Please report the number of lines in the entries below that contain "Nepal", with nothing added.

=== Begin Enclosure ===

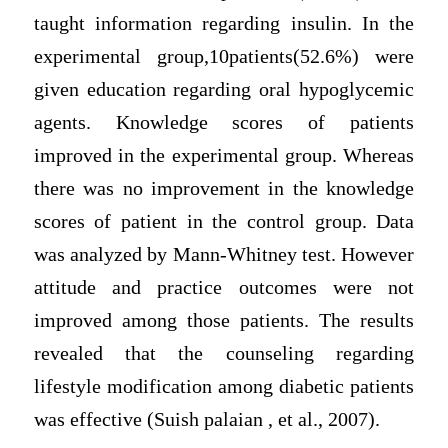
taught information regarding insulin. In the
experimental group,10patients(52.6%) were
given education regarding oral hypoglycemic
agents. Knowledge scores of patients
improved in the experimental group. Whereas
there was no improvement in the knowledge
scores of patient in the control group. Data
was analyzed by Mann-Whitney test. However
attitude and practice outcomes were not
improved among those patients. The results
revealed that the counseling regarding
lifestyle modification among diabetic patients
was effective (Suish palaian , et al., 2007).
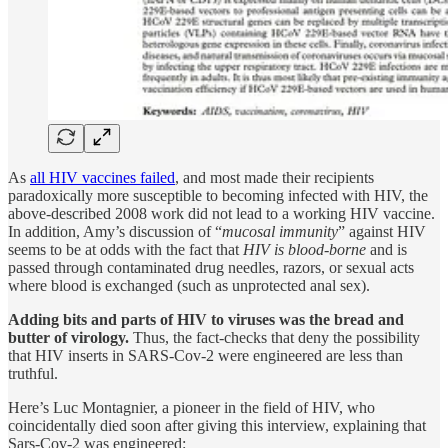
As
all HIV vaccines failed
, and most made their recipients
paradoxically more susceptible to becoming infected with HIV, the
above-described 2008 work did not lead to a working HIV vaccine.
In addition, Amy’s discussion of “
mucosal immunity
” against HIV
seems to be at odds with the fact that
HIV is blood-borne
and is
passed through contaminated drug needles, razors, or sexual acts
where blood is exchanged (such as unprotected anal sex).
Adding bits and parts of HIV to viruses was the bread and
butter of virology.
Thus, the fact-checks that deny the possibility
that HIV inserts in SARS-Cov-2 were engineered are less than
truthful.
Here’s Luc Montagnier, a pioneer in the field of HIV, who
coincidentally died soon after giving this interview, explaining that
Sars-Cov-2 was engineered:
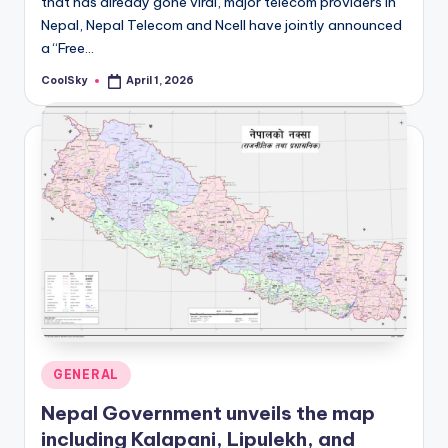
that has already gone viral, major telecom providers in
&
Nepal, Nepal Telecom and Ncell have jointly announced
feeling
a “Free…
of
being
CoolSky
April 1, 2026
Posted
alive.
by
~
Posted
GENERAL
in
Nepal Government unveils the map
including Kalapani, Lipulekh, and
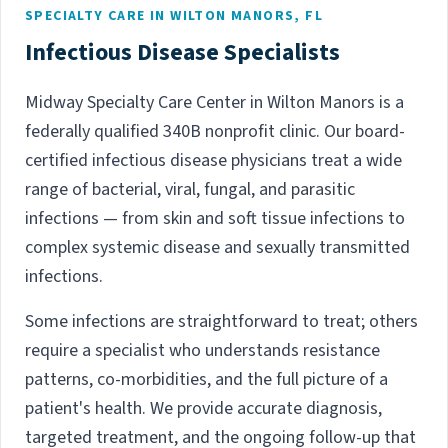
SPECIALTY CARE IN WILTON MANORS, FL
Infectious Disease Specialists
Midway Specialty Care Center in Wilton Manors is a
federally qualified 340B nonprofit clinic. Our board-
certified infectious disease physicians treat a wide
range of bacterial, viral, fungal, and parasitic
infections — from skin and soft tissue infections to
complex systemic disease and sexually transmitted
infections.
Some infections are straightforward to treat; others
require a specialist who understands resistance
patterns, co-morbidities, and the full picture of a
patient's health. We provide accurate diagnosis,
targeted treatment, and the ongoing follow-up that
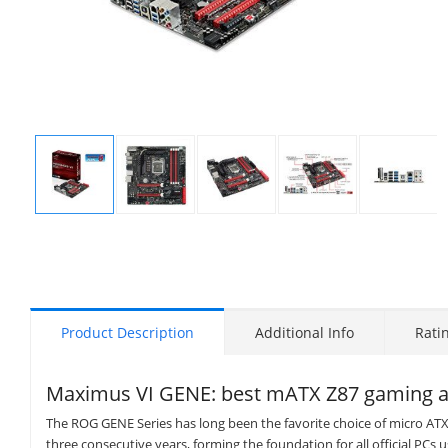
Display
Display
Display
Display
Display
Gallery
Gallery
Gallery
Gallery
Gallery
Item
Item
Item
Item
Item
1
2
3
4
5
Product Description
Additional Info
Rati
Maximus VI GENE: best mATX Z87 gaming a
The ROG GENE Series has long been the favorite choice of micro AT
three consecutive years, forming the foundation for all official PCs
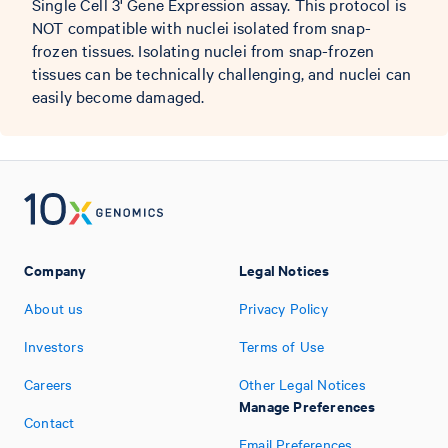
Single Cell 3' Gene Expression assay. This protocol is
NOT compatible with nuclei isolated from snap-
frozen tissues. Isolating nuclei from snap-frozen
tissues can be technically challenging, and nuclei can
easily become damaged.
Company
Legal Notices
About us
Privacy Policy
Investors
Terms of Use
Careers
Other Legal Notices
Manage Preferences
Contact
Email Preferences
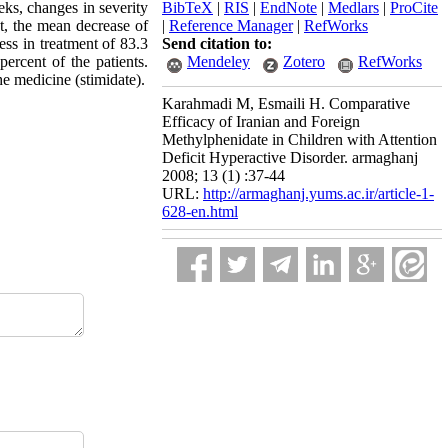
eks, changes in severity
BibTeX
|
RIS
|
EndNote
|
Medlars
|
ProCite
t, the mean decrease of
|
Reference Manager
|
RefWorks
ss in treatment of 83.3
Send citation to:
percent of the patients.
Mendeley
Zotero
RefWorks
he medicine (stimidate).
Karahmadi M, Esmaili H. Comparative
Efficacy of Iranian and Foreign
Methylphenidate in Children with Attention
Deficit Hyperactive Disorder. armaghanj
2008; 13 (1) :37-44
URL:
http://armaghanj.yums.ac.ir/article-1-
628-en.html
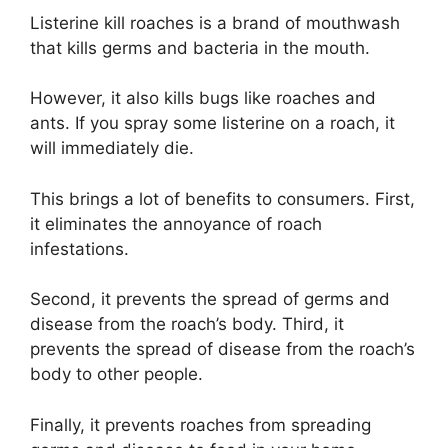
Listerine kill roaches is a brand of mouthwash
that kills germs and bacteria in the mouth.
However, it also kills bugs like roaches and
ants. If you spray some listerine on a roach, it
will immediately die.
This brings a lot of benefits to consumers. First,
it eliminates the annoyance of roach
infestations.
Second, it prevents the spread of germs and
disease from the roach’s body. Third, it
prevents the spread of disease from the roach’s
body to other people.
Finally, it prevents roaches from spreading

=== End Enclosure ===

_WRITTEN ANSWER_
2